**Instructions**.
[A] According to the interview introduction below, which year did Mohammad Ali Baig return to Hyderabad?
[B] Reproduce the part of the interview introduction below that starts at the words "Mohammad Ali Baig believes" and stops after "mean to him.".

+++ Supplied passage +++

Playwright, actor, director Mohammad Ali Baig talks about being part of the Footsbarn’s Theatre Festival in France and his special invitation to the London’s Globe Theatre.
Mohammad Ali Baig believes in living life king size. The award-winning ad filmmaker returned home to Hyderabad in 2005 to set up the Qadir Ali Baig Theatre Foundation. Named after his father — eminent theatre personality Qadir Ali Baig — the Foundation stages plays on an epic scale. Baig’s latest play Quli: Dilon Ka Shahzaada that opened the NCPA Theatre Festival in Mumbai was part of the Footsbarn’s Theatre Festival in France last week. From France, Baig went on to London as a special invitee at Globe Theatre. In this interview, the playwright, director and actor talks about his vision of theatre and what these honours mean to him.
Tell us about the Qadir Ali Baig Theatre Foundation.

+++ Provided material +++

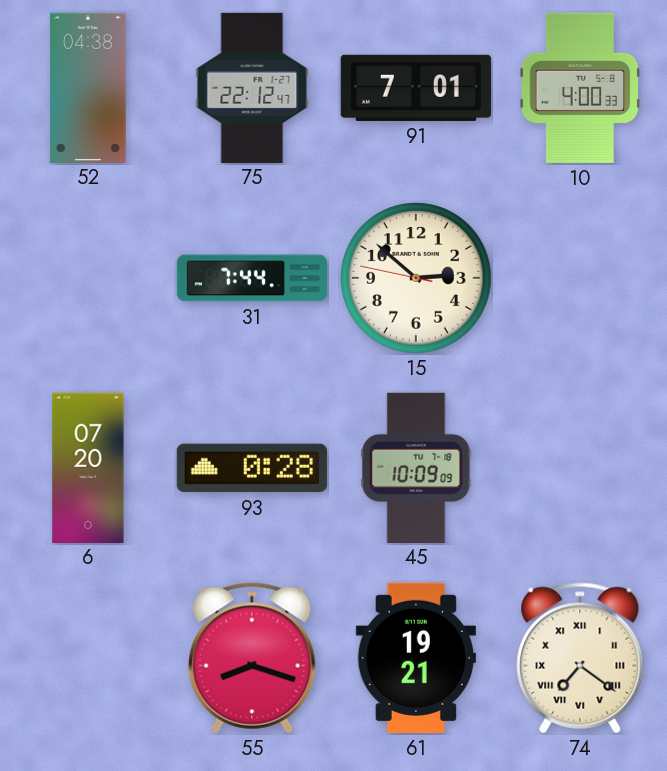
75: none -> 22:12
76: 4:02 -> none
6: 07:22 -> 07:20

+++

**Complete answers**.
[A] 2005

[B]
Mohammad Ali Baig believes in living life king size. The award-winning ad filmmaker returned home to Hyderabad in 2005 to set up the Qadir Ali Baig Theatre Foundation. Named after his father — eminent theatre personality Qadir Ali Baig — the Foundation stages plays on an epic scale. Baig’s latest play Quli: Dilon Ka Shahzaada that opened the NCPA Theatre Festival in Mumbai was part of the Footsbarn’s Theatre Festival in France last week. From France, Baig went on to London as a special invitee at Globe Theatre. In this interview, the playwright, director and actor talks about his vision of theatre and what these honours mean to him.